**PROBLEMS AND TASKS:**
1 – In the troubleshooting article, reproduce word for word the passage running from "The background" to "told to do so.)".
2 – Answer these questions using the troubleshooting article.
(a) What brand and capacity is the solid-state drive in the office PC?
(b) About how many IT pros currently subscribe to the newsletter?
(c) What does the first Stop error parameter, 0xC0000005, interpret as?

━━━ READING TEXT

Troubleshooting: Bugcheck, bad sectors, no chkdsk results, huh?

One of the most popular features that appears from time to time in our long-running WServerNews newsletter (now in its 23rd year!) is a section called Ask Our Readers. Individuals who have subscribed to our newsletter (currently almost 200,000 IT pros from all over the world!) sometimes send us questions about troubleshooting some technology issue they’re struggling with or to ask for our recommendation concerning some product or service they’re looking to use or acquire. (By the way, you can subscribe here if you’re not already part of our growing WServerNews community.)

Whenever we receive such questions, we insert an “Ask Our Readers” item into our next issue where we share the subscriber’s question and ask if any of our readers (many of whom are experts in their particular IT field) can help the questioner by suggesting a possible solution or workaround. Sometimes we get only a couple of responses to the question, and often at least one of these is helpful to the questioner. Occasionally, if it’s a particularly difficult or complex question, no responses may be forthcoming from our readers, and in that case, we may try to redirect the questioner to some other online resource or forum where they may find more help concerning the matter. And once in a while, a subscriber’s question may spawn off a whole series of replies leading to a lengthy technical discussion that may raise additional questions that we then put forth to our readers asking for their help concerning them.

Recently, however, I experienced a technical issue of my own that has left me somewhat stymied. But instead of using our WServerNews newsletter to seek help from the larger IT pro community, I thought that this time I’d try something different and write up an article about it for our TechGenix website.

The background

The problem I encountered happened on one of the Windows 10 PCs in our office. The PC is an HP EliteDesk 800 G1 Tower PC bought refurbished from Newegg a couple of years ago. The machine has a 512GB KingFast solid-state drive (SSD) disk in it. It’s always a good idea anytime you ask for help with an IT problem to start by providing the hearer with basic background info like this, otherwise, instead of answers, you just end up getting more questions from those listening to your woes. Everything was going swimmingly well on this machine until a notification appeared indicating that updates had been downloaded and were ready to be installed, and the machine only needed to be restarted to complete the installation of the updates. (Windows 10 on this machine is set up to download updates but not install them until told to do so.)

Troubleshooting the issue

So, I clicked the restart notification and selected the option to restart the machine immediately. My desktop disappeared, and an “installing updates” message was displayed, indicating progress on installing the updates. But then suddenly, a BugCheck screen (used to affectionally be known as the Blue Screen of Death or BSOD) appeared indicating that a 0x0000001E KMODE_EXCEPTION_NOT_HANDLED Stop error had occurred. What this Stop error apparently indicates is that a kernel-mode program generated an exception that the error handler didn’t catch. The first of the four parameters displayed in the Stop error was 0xC0000005, and this interprets as STATUS_ACCESS_VIOLATION, which means a memory access violation occurred. The fourth parameter 0xFFFF820D8A96FC60, which indicates the address in memory that the driver was attempting to access. Anyway, that’s according to Microsoft Docs, at least. Big help.

━━━━━━
━━━ EXTRACTED RECORDS

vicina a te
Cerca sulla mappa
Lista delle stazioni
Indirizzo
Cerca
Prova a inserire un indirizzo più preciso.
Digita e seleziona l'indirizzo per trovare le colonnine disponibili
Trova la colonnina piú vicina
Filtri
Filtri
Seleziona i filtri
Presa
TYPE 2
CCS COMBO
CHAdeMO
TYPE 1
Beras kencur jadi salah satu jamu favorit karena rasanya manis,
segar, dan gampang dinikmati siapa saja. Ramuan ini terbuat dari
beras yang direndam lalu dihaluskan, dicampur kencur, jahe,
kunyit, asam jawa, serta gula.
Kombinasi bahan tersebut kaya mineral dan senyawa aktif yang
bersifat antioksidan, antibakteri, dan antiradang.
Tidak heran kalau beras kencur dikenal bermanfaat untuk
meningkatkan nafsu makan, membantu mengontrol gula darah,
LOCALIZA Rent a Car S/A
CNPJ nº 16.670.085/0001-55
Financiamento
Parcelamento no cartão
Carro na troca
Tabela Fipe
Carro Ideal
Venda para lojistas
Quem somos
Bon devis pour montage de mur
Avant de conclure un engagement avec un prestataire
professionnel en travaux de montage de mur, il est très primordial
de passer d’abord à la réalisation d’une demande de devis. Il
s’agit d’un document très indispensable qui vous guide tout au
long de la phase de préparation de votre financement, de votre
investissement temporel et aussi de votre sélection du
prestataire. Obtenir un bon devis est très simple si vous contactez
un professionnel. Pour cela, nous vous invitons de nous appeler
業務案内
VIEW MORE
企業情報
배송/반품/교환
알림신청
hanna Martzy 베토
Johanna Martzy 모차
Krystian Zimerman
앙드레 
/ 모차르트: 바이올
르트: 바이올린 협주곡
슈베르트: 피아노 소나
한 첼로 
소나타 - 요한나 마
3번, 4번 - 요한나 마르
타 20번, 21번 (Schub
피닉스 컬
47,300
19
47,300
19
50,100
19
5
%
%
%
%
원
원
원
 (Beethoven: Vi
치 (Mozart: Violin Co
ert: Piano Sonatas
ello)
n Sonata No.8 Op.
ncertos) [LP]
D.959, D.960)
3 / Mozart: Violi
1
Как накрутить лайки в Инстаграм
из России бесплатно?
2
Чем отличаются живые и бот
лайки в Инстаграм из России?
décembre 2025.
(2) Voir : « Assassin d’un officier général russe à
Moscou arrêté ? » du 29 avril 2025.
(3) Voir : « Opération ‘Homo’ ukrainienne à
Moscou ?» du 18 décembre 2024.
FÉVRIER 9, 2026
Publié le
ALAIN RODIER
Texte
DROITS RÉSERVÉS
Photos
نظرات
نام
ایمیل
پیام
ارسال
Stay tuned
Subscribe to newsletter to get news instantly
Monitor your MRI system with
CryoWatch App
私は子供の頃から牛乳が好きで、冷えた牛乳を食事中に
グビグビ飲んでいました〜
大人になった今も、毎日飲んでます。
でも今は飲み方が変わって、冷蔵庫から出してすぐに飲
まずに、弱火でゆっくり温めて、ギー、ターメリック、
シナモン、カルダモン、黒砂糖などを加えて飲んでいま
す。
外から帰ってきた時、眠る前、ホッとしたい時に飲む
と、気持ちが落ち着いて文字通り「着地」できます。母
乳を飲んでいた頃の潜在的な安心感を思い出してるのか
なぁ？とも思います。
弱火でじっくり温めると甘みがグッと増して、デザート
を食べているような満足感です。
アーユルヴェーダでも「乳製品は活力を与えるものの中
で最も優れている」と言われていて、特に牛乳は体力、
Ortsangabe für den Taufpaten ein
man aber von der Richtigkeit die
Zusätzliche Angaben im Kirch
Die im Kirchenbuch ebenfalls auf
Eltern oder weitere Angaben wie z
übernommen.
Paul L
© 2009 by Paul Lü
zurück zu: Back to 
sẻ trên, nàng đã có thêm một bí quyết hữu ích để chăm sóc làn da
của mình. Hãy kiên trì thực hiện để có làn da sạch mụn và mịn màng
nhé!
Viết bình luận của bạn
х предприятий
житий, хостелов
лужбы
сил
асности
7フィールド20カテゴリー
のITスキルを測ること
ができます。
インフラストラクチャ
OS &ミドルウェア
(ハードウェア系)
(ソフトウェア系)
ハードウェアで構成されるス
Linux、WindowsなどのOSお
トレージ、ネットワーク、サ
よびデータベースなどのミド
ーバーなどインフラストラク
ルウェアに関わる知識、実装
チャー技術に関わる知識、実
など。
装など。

━━━━━━

**RESULTS IN ORDER:**
1 –
The background

The problem I encountered happened on one of the Windows 10 PCs in our office. The PC is an HP EliteDesk 800 G1 Tower PC bought refurbished from Newegg a couple of years ago. The machine has a 512GB KingFast solid-state drive (SSD) disk in it. It’s always a good idea anytime you ask for help with an IT problem to start by providing the hearer with basic background info like this, otherwise, instead of answers, you just end up getting more questions from those listening to your woes. Everything was going swimmingly well on this machine until a notification appeared indicating that updates had been downloaded and were ready to be installed, and the machine only needed to be restarted to complete the installation of the updates. (Windows 10 on this machine is set up to download updates but not install them until told to do so.)

2 –
(a) A 512GB KingFast SSD.
(b) Almost 200,000.
(c) STATUS_ACCESS_VIOLATION.